Office furniture retailer Slingsby walks us through some important aspects of designing a workplace.
When it comes to offices, there are few things more important than selecting the right office plan and the right seating for those who will eventually occupy the building.
The NHS reported that the most common office problem is back pain, which is brought on through poor posture. Seating is a key factor when it comes to improving posture. Chairs should support a user’s back, offering reinforcement in the weaker lower portion of your back. They should be tall enough to keep knees level with hips. They should also allow a user to keep their feet flat to the floor.
When kitting out any new office space, you should select chairs from the following list.
Operator chairs – designed for heavy keywboard use over long periods, this style of chair comes in useful for a computer heavy office. They have medium to high backs that support all of the back and shoulders and have optional arms.
Typist chairs – Similar to operator chairs, the typist chair tends to have a lower back to support the lower section of a person’s spine. They do not recline as much as operator chairs and promote good posture through their lower range of motion.

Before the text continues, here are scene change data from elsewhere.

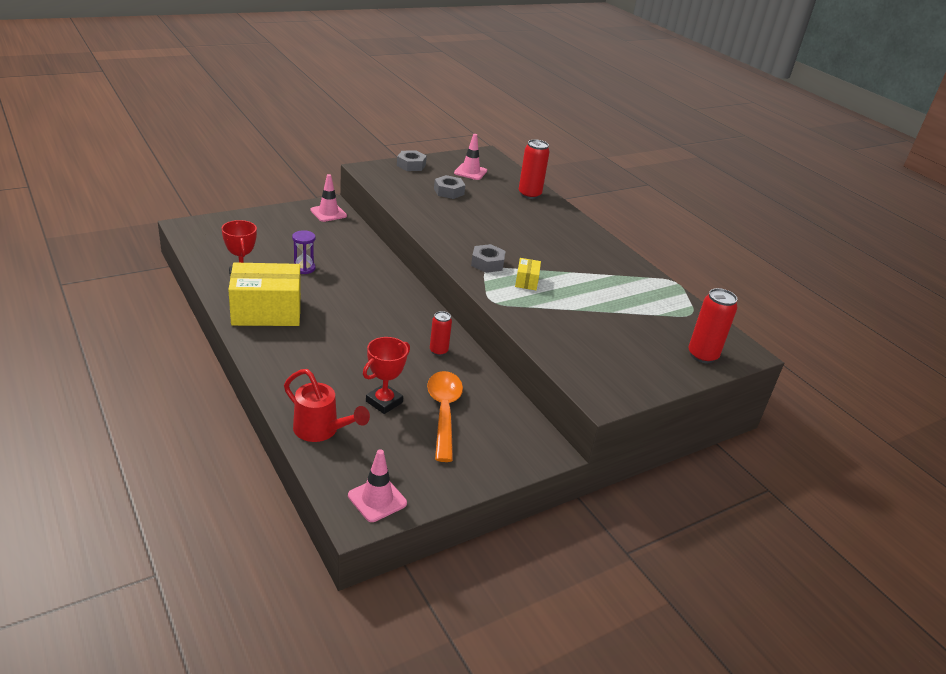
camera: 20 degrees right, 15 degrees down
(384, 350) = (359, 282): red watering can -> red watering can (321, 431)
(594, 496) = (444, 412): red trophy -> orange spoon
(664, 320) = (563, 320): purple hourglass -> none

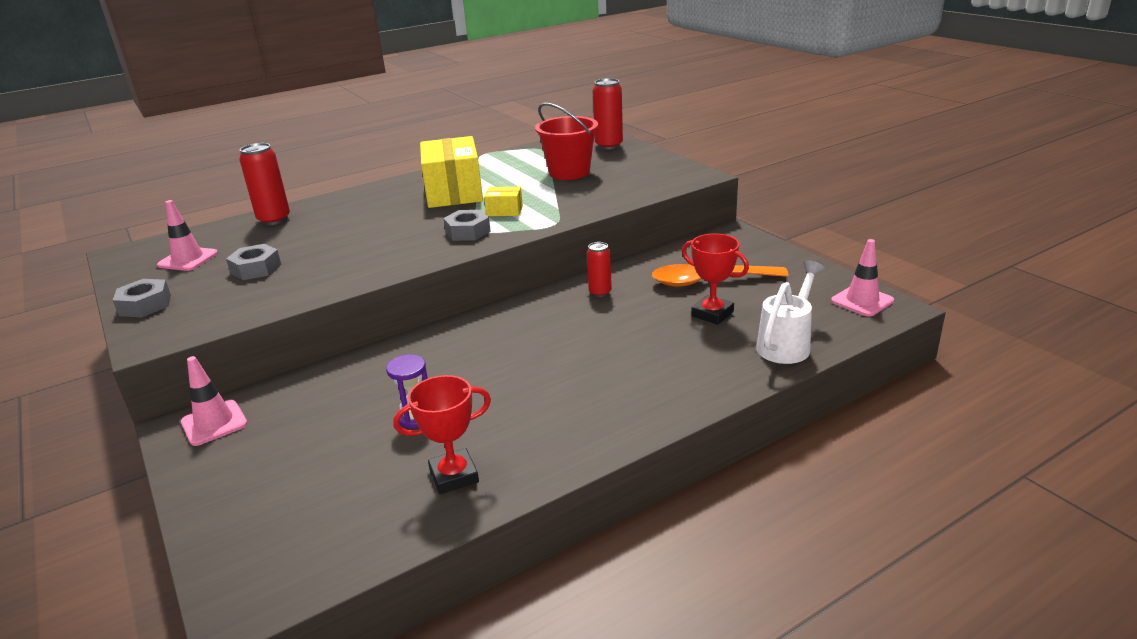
camera: 85 degrees left, 5 degrees down
(266, 311) = (553, 429): yellow box -> yellow box (454, 192)
(321, 431) = (787, 344): red watering can -> white watering can
(619, 322) = (569, 172): none -> red bucket

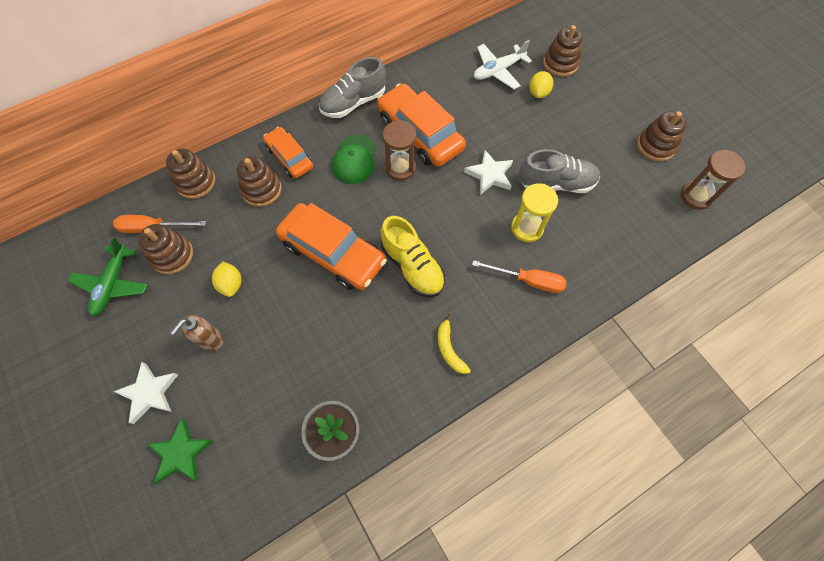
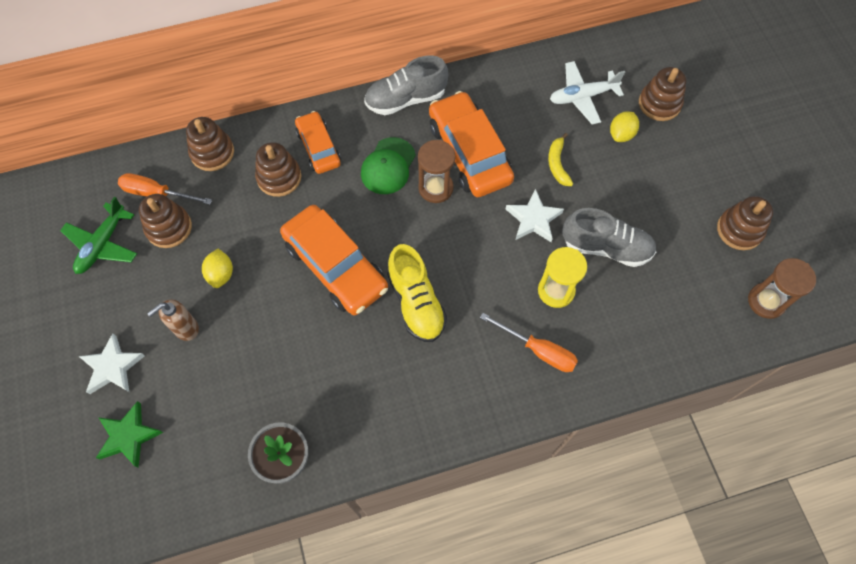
camera: 15 degrees right, 0 degrees up
(449, 349) = (429, 402): yellow banana -> yellow banana (557, 164)

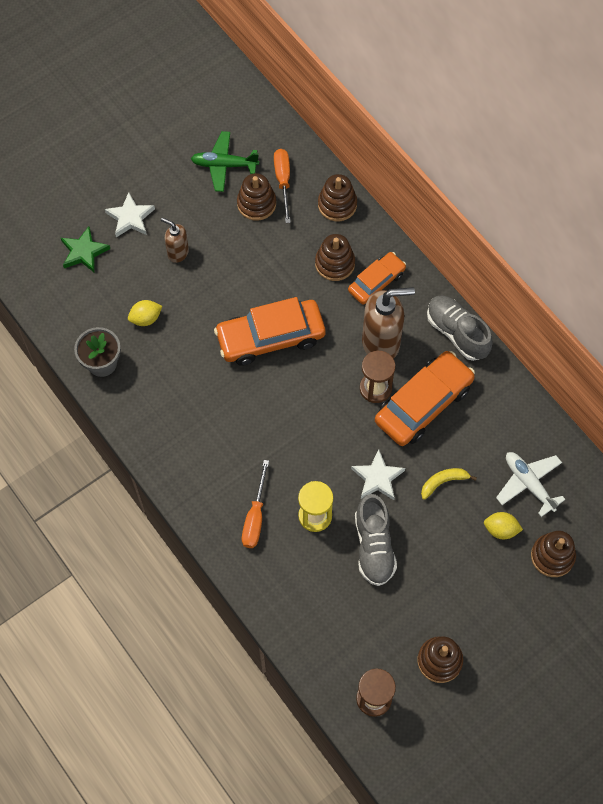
camera: 70 degrees right, 0 degrees up
(221, 274) = (231, 257): yellow lemon -> yellow lemon (146, 318)
(335, 266) = (270, 337): orange car -> orange car turned 45 degrees clockwise
(388, 166) = (381, 343): green cap -> brown soap dispenser
(416, 302) = (262, 409): yellow shoe -> none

24 hour seating – Designed for constant use throughout the day, 24 hour chairs are reinforced versions of the operator chair. Good for offices that may be used as call centres or other 24 hour centres (hospital receptions etc.)
High Back Chairs – Good for extensive work when seated, the back of the chair can be extended up to the shoulders to support the head and neck.
Ergonomic Chairs – These are designed for long-lasting comfort, support and increasing the quality of work. Fully adjustable and perfect for preventing back pain and promoting posture, but usually more expensive than other chairs.
However, you may want to consider stand-up desks if you’re designing a small office that may be used by a start-up or small business.
When planning an office it’s vital to consider whether you’ll design an open plan or a more cubicle-led office space. Open plan offices are more popular in creative sectors and encourage staff communication, so if you’re aiming to lease space to more creative industries this is the way to go. However, they’re also prone to spreading disease and lowering productivity at times – so choose carefully.
A good option is to create a layout that caters to open plan design, but allows for optional cubicles to be installed.
If you take these factors into consideration when designing an office space, you’re more likely to find tenants or sell the building as worker satisfaction is an important aspect for most businesses. Including seating also reduces the overall cost for a company moving into the building, which makes your design more attractive.